## PROBLEM 1
Condense the paragraph of the sermon on John 4:5-26 that begins "Then she comes along" into a short bulleted list that keeps its main points.
## PROBLEM 2
Extend the sermon on John 4:5-26 by a few paragraphs, picking up after its final sentence.

## PASSAGE FOR REVIEW
Friday, March 28, 2014

3rd Sunday in Lent - Baptism of Lincoln T - John 4:5-26

Grace, mercy, and peace to you from God our Father and from our Lord and Savior Jesus Christ.  Amen.
            In today’s Gospel text, Jesus goes to a place where His disciples wouldn’t in a million years have thought He would be seen.  Not only in Samaria, among a people despised by the Jews for their unfaithfulness to God, but at a well in Samaria.  The well, or the watering hole, was the ancient singles scene.  If you remember, Isaac’s wife, Rebekah, was found at the well where she fulfilled the sign that was asked of God and not only gave water to Abraham’s men but watered the camels as well.  Jacob also found his long for labored bride, Rachel, as he rolled the stone away from the well and watered the sheep that she was tending.  And of course, where did the Jungle Book’s Mogli find his bride?  At the watering hole.
 Jesus is in Samaria hanging out by the well.  It’s like Jesus has posted His profile at eHarmony and is looking for a bride that He couldn’t exactly take home to mom.  It’s like He’s going out of His way to find a bride who’s sure to be a woman from the wrong side of the tracks, one who’s sure to be less than faithful.
            Then she comes along; a woman with three strikes against her.  First, she’s a Samaritan, of a people who have strayed from God’s ways.  Second, she’s a sinner of the highest caliber, an offense to the community; she’s had a revolving door of men going through her home.  Third, she’s currently living with a guy who’s not her husband.  It appears that Jesus is trolling for a bride and He finds one that’s unfaithful, who’s sure go back on her pledge of fidelity, who, in return for His love, is sure to let her eyes wander.  Today’s Gospel text is a picture of the faithful Bridegroom coming to His unfaithful bride and meets her at the well.

## DATA SHOWN
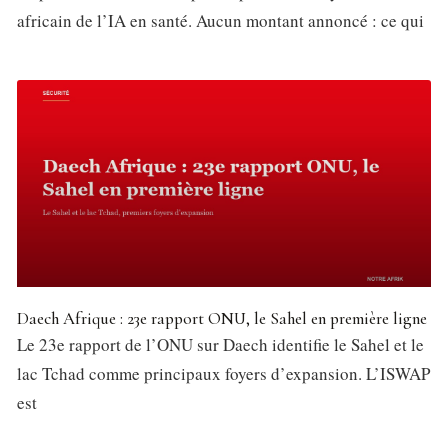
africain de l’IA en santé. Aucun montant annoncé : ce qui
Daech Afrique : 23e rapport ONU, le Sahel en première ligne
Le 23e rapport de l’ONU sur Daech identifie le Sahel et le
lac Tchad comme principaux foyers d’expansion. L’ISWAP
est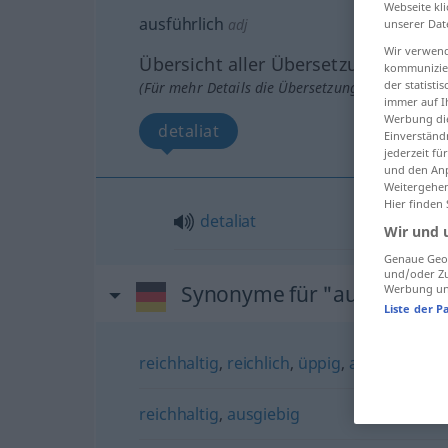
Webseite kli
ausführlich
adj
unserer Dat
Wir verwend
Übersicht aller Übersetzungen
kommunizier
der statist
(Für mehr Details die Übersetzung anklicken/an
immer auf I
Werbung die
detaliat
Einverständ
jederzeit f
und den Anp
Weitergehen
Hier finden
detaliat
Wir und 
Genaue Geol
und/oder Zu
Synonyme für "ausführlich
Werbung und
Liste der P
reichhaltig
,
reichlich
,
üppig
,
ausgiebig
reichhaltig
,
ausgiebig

...

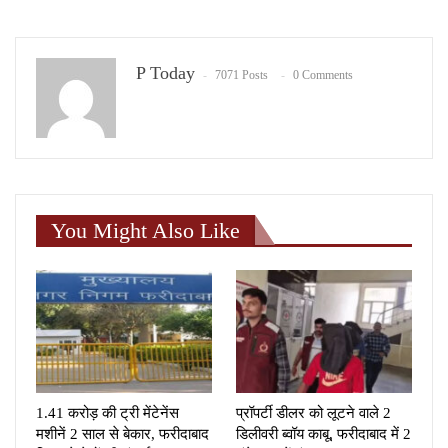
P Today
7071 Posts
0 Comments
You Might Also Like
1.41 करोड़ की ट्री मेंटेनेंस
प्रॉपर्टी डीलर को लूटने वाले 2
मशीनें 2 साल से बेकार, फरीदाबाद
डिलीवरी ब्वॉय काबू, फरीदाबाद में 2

## EXPECTED OUTPUT 1
- The woman at the well has three strikes against her.
- She is a Samaritan, from a people who have strayed from God's ways.
- She is a notorious sinner who has had a revolving door of men through her home, an offense to the community.
- She is living with a man who is not her husband.
- Jesus appears to be seeking a bride and finds an unfaithful one, sure to break her pledge of fidelity and let her eyes wander.
- The text pictures the faithful Bridegroom coming to His unfaithful bride at the well.

## EXPECTED OUTPUT 2
            Not unlike us, is it?  Jesus doesn’t go looking for a bride who’ll be loyal and faithful.  He, rather, takes to Himself one who is unclean and unfaithful.  A bride that any other suitor wouldn’t give a second look.  He takes the Church as His bride, as St. Paul says in Ephesians 5, “This mystery [of marriage] is profound and I am saying that it refers to Christ and the Church.”  He takes the Church as His bride with all her warts and sins, with all her failings and transgressions.  He finds a bride at the baptismal well.  He finds you.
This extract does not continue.